Step-By-Step: I Have A Failing Test
- Check the Slack alert. The alert headline and Initial Read section give you the first signal.
- Look at the failure screenshot in
test-results/artifacts/ or in Grafana > Investigate.
- Read the JSONL log for the failure in
test-results/logs/. Look at error_category, selector, and action fields.
- Check the incident store:
npm run incidents:query. If there is a match, you already know the root cause.
- Decide whether this is auto-healable (see decision tree above).
- If auto-healable: run
npm run heal:claude and follow the interactive prompts.
- If manual: make the fix, re-run the test, confirm it passes.
- Record the fix: it will be saved automatically when the test passes after a healer-applied fix.
- If you fixed a known incident: run
npm run incidents:record-recovery to append it to history.
- Post recovery:
npm run slack:reply-resolved:send posts a recovery reply to the original Slack thread.
Recovery Workflow
When a failure stops repeating after a fix, the recovery workflow closes the loop in Slack.
| Step | Command | Purpose |
|---|
| check what would be posted | npm run slack:reply-resolved | dry run preview |
| post recovery replies | npm run slack:reply-resolved:send | replies in original failure thread |
| record in history | npm run incidents:record-recovery | improves future confidence scoring |
Recovery replies are valuable because they turn silent dead ends into explicit resolved threads.

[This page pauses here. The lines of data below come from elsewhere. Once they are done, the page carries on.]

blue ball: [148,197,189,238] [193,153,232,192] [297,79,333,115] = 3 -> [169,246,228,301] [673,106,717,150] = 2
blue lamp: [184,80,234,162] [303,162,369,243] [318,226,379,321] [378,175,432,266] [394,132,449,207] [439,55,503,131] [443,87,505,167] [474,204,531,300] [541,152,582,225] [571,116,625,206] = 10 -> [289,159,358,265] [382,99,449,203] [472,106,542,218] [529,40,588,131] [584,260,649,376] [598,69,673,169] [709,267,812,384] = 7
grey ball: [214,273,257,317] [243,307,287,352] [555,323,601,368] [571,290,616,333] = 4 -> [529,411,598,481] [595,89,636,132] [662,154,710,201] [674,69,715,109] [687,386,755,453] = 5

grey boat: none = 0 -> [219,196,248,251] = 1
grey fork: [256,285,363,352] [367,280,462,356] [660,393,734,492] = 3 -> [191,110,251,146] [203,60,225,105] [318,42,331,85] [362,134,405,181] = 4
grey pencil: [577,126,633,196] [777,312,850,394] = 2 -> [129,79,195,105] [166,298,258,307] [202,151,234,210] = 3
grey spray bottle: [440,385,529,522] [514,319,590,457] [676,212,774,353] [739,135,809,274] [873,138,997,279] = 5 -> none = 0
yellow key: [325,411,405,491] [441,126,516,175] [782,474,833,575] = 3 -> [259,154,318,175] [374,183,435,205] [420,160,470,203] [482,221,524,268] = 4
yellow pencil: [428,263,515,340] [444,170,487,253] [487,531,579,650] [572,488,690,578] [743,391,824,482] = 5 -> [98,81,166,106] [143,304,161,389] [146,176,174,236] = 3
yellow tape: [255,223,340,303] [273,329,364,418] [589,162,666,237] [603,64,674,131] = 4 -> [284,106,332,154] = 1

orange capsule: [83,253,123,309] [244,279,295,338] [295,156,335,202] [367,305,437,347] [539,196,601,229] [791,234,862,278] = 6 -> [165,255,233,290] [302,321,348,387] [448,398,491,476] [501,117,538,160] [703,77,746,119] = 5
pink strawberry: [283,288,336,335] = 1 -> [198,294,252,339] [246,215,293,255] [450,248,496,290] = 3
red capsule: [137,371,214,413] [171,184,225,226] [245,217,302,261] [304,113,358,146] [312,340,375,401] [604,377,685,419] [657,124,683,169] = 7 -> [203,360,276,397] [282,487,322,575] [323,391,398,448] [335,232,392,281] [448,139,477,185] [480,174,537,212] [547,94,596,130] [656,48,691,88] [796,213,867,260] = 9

Anyone following the original failure thread knows the issue was fixed and why.
How To Read Heal Output
When npm run heal:claude runs interactively, it presents:
- a list of recent failures with their categories
- for each SELECTOR failure: the old selector and a proposed replacement found by scanning the live DOM
- a prompt to confirm, skip, or adjust before applying
The --dry flag shows the same output without writing any changes. Use dry mode first when you are unsure what the healer will touch.